When companies announce reorganizations, they often just rearrange existing operations and hope for the best.
But when KBR (No. 12) brought in Stuart Bradie as CEO in June 2014, he immediately focused on the bottom line. Within six months, he proclaimed the total transformation of the firm’s business.
"We used to be in 16 business lines. We have narrowed it to three," says Graham Hill, executive vice president, who, like Bradie, previously worked for WorleyParsons. The three units will include technology and consulting, emphasizing KBR's proprietary technologies and expertise in the oil-and-gas and chemicals arenas, such as in floating LNG facilities; engineering and construction, which focuses on KBR's engineering-procurement- construction capabilities around the world; and government services.
KBR is leaving several markets. "We are exiting from the stand-alone, lump-sum construction market," says Hill. He says there is too much risk and little profit in such contracts.
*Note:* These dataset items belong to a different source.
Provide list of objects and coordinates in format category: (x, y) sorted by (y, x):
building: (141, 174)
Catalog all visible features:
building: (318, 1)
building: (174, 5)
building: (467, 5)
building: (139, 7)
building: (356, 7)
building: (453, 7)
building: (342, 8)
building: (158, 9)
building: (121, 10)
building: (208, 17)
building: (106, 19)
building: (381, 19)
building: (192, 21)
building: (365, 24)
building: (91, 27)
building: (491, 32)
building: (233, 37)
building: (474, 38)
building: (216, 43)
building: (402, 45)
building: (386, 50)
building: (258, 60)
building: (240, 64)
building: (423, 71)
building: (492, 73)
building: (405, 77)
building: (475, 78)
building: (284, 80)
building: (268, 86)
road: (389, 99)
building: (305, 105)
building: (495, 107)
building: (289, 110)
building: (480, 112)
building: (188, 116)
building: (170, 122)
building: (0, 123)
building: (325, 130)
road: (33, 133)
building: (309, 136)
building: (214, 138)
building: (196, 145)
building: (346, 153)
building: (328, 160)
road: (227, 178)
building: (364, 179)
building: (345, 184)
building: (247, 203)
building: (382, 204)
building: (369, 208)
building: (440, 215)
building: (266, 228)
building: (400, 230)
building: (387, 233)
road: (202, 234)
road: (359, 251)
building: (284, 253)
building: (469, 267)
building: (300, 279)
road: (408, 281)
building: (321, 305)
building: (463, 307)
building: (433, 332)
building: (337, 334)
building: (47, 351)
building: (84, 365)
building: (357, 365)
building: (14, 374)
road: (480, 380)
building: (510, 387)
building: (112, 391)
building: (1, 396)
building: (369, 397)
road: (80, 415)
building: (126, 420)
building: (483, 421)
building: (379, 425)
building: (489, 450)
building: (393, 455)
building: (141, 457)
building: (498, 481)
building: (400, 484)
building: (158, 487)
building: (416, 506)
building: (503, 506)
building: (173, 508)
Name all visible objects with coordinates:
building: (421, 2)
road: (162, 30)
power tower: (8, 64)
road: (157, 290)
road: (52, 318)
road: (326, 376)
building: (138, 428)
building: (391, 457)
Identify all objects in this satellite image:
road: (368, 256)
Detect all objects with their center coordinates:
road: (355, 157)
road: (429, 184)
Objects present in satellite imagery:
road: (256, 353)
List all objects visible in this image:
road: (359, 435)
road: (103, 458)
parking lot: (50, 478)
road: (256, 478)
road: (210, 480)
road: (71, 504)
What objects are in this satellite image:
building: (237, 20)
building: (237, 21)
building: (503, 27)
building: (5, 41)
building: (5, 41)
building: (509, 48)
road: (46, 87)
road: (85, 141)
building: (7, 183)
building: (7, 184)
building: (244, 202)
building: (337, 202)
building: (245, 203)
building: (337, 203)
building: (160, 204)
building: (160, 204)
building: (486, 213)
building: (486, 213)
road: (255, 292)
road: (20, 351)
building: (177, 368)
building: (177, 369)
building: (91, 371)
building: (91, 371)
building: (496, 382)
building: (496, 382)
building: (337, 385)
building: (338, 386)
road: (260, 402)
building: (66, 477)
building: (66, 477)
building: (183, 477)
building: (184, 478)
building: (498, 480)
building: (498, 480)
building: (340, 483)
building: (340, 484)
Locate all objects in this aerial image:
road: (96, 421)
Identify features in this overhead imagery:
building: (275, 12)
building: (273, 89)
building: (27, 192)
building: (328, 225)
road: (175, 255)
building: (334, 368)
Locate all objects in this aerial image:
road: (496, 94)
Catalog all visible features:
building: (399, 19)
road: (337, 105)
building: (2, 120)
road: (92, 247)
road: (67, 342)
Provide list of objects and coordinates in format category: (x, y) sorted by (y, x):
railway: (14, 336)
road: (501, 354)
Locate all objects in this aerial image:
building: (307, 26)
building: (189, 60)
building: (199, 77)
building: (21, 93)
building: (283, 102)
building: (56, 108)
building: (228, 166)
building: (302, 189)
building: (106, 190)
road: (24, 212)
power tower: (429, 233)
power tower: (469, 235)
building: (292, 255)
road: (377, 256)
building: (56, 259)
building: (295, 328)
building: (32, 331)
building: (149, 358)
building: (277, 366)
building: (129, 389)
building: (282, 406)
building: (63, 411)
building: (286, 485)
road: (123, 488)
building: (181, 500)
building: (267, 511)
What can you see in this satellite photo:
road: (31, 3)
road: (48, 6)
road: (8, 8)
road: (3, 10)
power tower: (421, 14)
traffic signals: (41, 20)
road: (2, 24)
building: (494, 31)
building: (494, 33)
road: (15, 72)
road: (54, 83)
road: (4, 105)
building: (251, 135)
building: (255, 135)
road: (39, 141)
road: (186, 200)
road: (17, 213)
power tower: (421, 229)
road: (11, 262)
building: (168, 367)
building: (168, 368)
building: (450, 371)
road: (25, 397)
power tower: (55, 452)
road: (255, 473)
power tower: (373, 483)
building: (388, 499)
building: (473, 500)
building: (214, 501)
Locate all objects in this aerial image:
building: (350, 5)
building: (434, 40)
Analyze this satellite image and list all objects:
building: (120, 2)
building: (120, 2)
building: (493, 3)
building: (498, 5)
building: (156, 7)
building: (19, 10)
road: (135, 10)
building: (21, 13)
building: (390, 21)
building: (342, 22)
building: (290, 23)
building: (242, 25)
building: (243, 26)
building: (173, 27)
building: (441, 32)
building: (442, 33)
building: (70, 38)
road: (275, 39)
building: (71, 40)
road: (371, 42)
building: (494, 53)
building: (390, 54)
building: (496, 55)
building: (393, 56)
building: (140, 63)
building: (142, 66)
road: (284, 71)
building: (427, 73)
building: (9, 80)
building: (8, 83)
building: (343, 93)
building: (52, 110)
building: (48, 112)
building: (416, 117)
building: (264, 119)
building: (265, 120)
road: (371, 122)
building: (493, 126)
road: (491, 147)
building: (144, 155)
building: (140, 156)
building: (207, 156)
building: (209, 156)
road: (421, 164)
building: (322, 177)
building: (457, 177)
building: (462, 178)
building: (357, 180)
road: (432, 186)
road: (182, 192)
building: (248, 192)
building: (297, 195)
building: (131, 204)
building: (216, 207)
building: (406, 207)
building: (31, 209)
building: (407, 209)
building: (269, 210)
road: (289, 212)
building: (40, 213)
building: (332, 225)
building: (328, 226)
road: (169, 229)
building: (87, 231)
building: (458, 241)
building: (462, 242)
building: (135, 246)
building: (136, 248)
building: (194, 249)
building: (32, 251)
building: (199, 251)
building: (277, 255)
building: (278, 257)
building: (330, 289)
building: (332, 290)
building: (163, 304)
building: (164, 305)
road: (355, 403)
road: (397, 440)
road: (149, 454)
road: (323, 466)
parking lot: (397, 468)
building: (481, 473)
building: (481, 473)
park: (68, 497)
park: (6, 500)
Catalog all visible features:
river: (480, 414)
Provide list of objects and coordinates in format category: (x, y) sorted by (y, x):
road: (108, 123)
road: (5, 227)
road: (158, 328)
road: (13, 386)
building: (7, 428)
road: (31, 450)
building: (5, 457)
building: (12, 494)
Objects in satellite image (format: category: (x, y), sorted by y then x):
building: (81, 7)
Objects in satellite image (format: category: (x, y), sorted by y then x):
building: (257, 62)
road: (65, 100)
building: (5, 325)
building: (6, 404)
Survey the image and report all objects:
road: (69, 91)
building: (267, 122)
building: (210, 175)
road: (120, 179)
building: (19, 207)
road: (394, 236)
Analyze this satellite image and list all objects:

Power is another market KBR will drop. "With the emphasis on gas-fired plants, the only ones making money in power these days are the equipment manufacturers," Hill says. KBR also is exiting the U.S. minerals market.
KBR also plans to sell its buildings group. "That is a very competitive market that is not in our core competency. The buildings group would be better off with a contractor specializing in buildings," Hill says. He says the firm's infrastructure practice is in the same position.
"We also plan to move our top regional people to the regions they manage, rather than try to run everything from Houston," Hill says.
Overall, the reorganization will become a more streamlined, agile and customer-focused business, allowing the firm to play to its core strengths, Hill says. For KBR, it means more emphasis on the bottom line.